A vivid flux of emotion came from Eldrin, born of a fifty-year-old memory, one worn by time but still vivid: fear, anger, loathing. I remembered what Ming had told me, that Althor’s father had been captured by the Traders in the last war.

All Eldrin said was, “Ragnar can do nothing. Too many know we are here. Perhaps that one ship is crewed by his people, but certainly not the entire force we brought. Perhaps not even that one ship.”

“That’s all the more reason to fear him,” Althor said. “He’s desperate.”

“He can do nothing,” Eldrin said.

“No?” Although Althor spoke sharply, he translated his words as, “Father, you are a brilliant bard. Military strategy is my expertise.” Eldrin stiffened, though, and I caught the sense of what Althor really said:
Father, what does a folksinger know about modern military strategy? Absolutely nothing.

That was my first experience with the grating side of Althor’s attitude toward his father. I’ve since realized his lack of respect for Eldrin’s intelligence was a legacy planted and nourished by Ragnar Bloodmark. The wounds have gradually healed, as they’ve come to understand how Bloodmark used Althor, driving a wedge between parents and son. It is a testament to the strength of Althor’s family that their love survived even after so many years of manipulation by their close “friend.”

“A hundred ways exist for him to arrange our recapture by the Traders,” Althor said.

“That wouldn’t be enough,” Eldrin said. “The Abaj also know his guilt.”

Althor grimaced. “If the Traders break the system defenses and fire on the planet, no witnesses will survive to tell the story.”

“They can’t break through,” Eldrin said. “And they would be fools to destroy Raylicon. I can’t think of a more inflammatory act of war.”

“Without help, no, there’s probably no way they could do it. But they have help. An ISC admiral. And, Father, the act of war has been committed by Raylicon. It’s the Abaj who refuse to give us to ISC.”

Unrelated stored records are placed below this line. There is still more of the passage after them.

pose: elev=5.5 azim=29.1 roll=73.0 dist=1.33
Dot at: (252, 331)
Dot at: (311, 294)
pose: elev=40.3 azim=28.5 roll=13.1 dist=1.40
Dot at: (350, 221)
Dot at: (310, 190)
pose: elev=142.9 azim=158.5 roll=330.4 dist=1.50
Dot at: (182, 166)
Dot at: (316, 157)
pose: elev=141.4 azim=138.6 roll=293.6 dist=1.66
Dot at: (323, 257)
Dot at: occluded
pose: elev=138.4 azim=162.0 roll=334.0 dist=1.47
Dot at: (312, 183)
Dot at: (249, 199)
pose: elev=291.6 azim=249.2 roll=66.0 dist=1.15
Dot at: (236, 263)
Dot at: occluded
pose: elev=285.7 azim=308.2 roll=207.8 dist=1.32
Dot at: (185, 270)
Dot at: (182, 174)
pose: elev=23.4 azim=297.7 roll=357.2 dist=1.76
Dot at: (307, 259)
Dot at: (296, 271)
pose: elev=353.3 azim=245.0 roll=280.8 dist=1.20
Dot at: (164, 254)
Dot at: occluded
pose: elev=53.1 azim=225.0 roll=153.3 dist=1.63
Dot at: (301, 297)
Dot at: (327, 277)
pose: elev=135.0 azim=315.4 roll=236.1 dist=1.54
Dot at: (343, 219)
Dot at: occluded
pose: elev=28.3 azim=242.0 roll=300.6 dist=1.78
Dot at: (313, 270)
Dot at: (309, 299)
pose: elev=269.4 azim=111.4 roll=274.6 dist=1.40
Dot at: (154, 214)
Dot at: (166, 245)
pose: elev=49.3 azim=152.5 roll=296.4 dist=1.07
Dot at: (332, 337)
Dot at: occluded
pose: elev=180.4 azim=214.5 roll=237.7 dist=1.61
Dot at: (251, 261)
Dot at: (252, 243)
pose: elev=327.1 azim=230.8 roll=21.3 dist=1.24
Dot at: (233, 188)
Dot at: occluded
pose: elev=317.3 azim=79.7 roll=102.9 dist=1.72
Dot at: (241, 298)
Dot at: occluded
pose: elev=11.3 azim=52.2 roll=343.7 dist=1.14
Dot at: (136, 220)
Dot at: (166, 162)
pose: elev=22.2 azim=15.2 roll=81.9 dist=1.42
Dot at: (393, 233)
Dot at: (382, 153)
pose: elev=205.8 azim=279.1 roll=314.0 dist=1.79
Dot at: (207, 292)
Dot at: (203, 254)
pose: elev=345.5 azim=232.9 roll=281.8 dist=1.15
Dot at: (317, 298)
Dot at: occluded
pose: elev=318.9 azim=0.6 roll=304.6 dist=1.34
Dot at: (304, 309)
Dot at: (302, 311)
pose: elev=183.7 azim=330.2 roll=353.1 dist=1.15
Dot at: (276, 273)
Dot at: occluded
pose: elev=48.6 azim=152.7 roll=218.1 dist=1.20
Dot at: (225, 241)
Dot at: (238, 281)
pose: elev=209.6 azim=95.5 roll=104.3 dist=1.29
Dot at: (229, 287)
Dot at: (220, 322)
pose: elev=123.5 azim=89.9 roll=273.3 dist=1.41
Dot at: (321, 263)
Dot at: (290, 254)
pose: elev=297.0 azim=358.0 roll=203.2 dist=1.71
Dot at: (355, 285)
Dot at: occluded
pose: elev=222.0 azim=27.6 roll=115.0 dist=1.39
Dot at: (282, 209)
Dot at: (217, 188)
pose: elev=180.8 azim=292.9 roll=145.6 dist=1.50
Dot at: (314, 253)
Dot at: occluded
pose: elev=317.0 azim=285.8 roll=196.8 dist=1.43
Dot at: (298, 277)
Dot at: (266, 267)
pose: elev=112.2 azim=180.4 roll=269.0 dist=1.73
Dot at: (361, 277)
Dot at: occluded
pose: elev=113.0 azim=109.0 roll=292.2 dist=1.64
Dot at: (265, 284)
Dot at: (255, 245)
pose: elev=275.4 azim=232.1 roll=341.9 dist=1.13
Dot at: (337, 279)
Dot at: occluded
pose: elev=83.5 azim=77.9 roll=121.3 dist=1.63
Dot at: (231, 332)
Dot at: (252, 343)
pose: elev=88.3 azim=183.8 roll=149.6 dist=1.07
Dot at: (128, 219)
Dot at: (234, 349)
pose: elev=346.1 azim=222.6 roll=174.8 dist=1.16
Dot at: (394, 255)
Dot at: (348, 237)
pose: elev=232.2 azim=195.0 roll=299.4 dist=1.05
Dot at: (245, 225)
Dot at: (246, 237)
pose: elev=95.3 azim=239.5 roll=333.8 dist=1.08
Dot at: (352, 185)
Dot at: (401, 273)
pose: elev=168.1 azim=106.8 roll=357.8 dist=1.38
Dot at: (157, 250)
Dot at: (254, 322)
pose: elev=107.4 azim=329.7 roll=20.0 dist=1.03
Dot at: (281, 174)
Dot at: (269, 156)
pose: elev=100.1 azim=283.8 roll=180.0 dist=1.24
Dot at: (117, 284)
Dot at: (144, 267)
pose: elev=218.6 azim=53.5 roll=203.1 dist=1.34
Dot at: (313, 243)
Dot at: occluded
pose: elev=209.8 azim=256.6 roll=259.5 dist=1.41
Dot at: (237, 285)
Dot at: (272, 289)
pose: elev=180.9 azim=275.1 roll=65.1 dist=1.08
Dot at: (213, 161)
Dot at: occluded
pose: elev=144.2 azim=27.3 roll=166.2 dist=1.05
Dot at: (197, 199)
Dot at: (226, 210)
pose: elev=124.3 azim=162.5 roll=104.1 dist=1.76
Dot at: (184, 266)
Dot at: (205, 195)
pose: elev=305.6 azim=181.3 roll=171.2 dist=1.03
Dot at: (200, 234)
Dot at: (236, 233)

Listening to them, I wondered what would have happened had we never escaped Iquar. Once he realized I was Rhon, he would have forced Althor to reveal how we met. He would have learned about my Earth, alone and vulnerable, like a succulent fruit ready to pluck. For the first time it hit me how severe the consequences could be for my universe if the Traders ever recaptured us.

Althor and Eldrin had fallen silent, both watching me. Belatedly I realized I was probably broadcasting my emotions.

Eldrin spoke gently, with Althor translating. “I’ve also been with the Traders, Tina. I understand your fear.”

I spoke. “But they let you go.”.

“They agreed to an exchange of prisoners,” Eldrin said. “Me for an Aristo youth. The boy was Jaibriol Qox III, now Emperor of Eube. I still don’t understand why he arranged the trade.” His comment surprised me. Why wouldn’t the Eubians want the trade? They had the better of it. Although Eldrin was a member of the Rhon, he wasn’t the same rank as an emperor. Of course, that was before they discovered one of their military units had captured a Lock.

Eldrin was watching me. “No one knew Jaibriol II had a son. He was hidden on Earth, going to high school, for gods’ sakes. After his father’s death, he went to Delos, an Allied planet with both Skolian and Eube embassies. He simply walked into the Eube embassy and offered himself for trade. They verified his identity with genetic tests and had me brought to Delos within a day.” He spread his hands. “Why a trade? He was a free man. Why not just claim his birthright?”